╭──
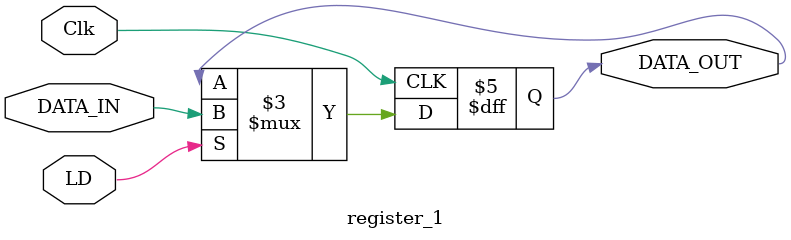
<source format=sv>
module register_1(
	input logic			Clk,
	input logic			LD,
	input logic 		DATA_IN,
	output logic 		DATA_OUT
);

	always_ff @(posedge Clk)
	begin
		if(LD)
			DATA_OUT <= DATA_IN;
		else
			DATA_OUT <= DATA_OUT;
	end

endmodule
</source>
╰──
╭──
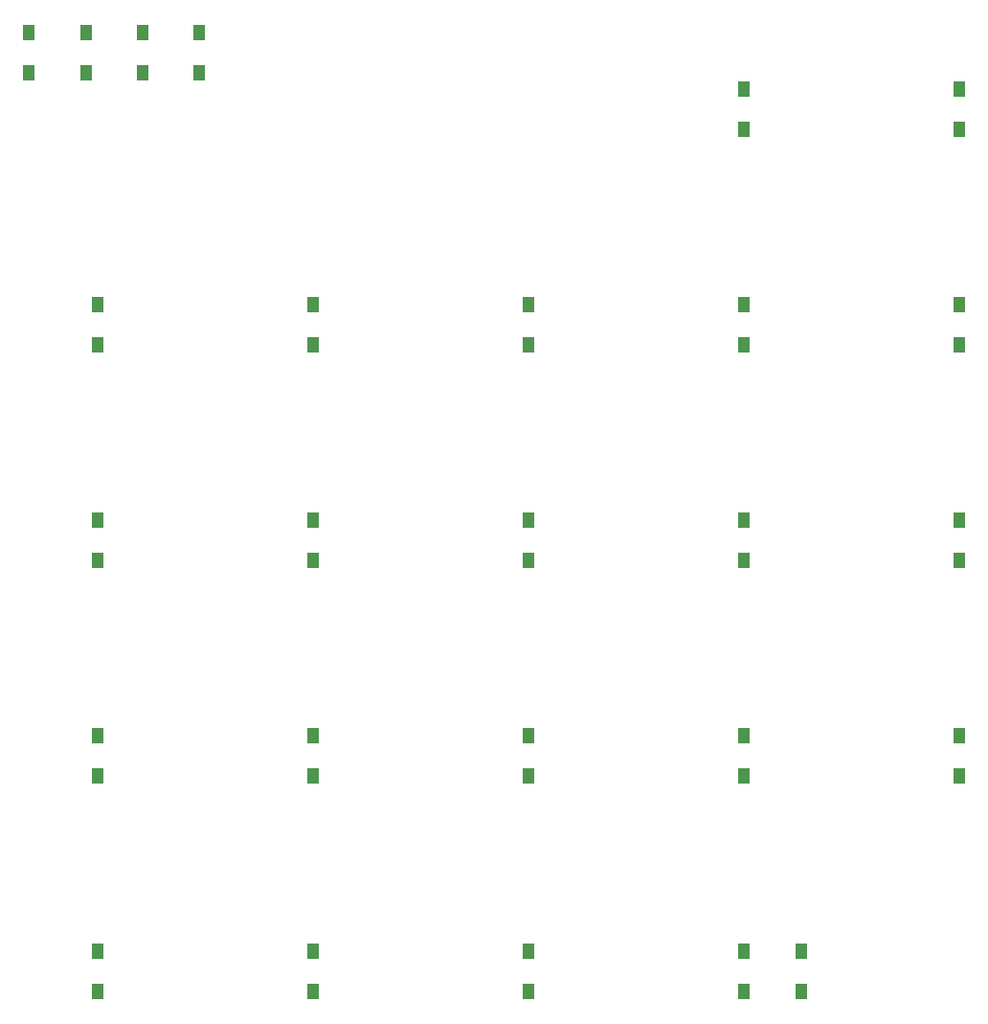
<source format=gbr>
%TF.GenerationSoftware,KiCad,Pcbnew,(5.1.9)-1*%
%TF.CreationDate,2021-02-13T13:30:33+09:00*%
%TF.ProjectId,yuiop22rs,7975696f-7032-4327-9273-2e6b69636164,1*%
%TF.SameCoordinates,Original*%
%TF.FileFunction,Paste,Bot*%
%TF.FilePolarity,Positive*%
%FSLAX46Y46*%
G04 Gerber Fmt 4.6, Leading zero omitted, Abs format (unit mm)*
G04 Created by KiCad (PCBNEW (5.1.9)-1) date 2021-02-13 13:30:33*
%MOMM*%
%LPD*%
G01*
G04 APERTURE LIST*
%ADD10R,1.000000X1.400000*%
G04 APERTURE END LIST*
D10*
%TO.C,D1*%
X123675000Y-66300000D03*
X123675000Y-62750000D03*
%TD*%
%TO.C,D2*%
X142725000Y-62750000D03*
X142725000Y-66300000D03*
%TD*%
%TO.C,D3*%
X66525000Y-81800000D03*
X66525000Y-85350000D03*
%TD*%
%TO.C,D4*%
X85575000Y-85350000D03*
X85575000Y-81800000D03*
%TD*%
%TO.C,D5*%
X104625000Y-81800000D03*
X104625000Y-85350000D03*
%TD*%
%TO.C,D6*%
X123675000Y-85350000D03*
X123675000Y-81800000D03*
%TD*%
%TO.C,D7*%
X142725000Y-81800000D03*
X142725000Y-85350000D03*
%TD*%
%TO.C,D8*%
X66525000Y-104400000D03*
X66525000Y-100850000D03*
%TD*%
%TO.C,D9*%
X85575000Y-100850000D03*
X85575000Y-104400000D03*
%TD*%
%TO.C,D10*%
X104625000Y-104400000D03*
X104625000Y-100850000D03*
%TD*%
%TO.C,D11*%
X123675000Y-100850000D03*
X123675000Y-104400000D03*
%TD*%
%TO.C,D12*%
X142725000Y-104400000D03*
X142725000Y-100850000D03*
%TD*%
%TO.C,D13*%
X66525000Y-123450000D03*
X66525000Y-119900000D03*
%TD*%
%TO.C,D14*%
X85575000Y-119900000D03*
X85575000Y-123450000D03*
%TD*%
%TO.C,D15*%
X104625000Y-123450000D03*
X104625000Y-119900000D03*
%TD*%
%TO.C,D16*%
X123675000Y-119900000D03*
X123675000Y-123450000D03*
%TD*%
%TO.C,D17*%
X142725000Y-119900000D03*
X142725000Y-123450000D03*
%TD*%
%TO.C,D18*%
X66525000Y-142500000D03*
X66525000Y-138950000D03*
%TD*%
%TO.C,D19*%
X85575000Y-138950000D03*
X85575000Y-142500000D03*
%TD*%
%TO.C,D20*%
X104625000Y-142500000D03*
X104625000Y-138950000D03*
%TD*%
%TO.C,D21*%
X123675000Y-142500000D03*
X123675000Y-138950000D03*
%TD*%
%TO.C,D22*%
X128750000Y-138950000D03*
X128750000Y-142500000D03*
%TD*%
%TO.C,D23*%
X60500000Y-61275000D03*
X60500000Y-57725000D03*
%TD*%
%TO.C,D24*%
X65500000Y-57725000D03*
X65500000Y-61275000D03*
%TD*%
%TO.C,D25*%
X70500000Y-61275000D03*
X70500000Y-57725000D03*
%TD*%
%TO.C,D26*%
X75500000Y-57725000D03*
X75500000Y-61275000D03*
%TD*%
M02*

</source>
╰──
→ YOUR TASK:
Each line above that contains the string "APERTURE" should be identified and copied.

→ TASK ANSWER:
G04 APERTURE LIST*
G04 APERTURE END LIST*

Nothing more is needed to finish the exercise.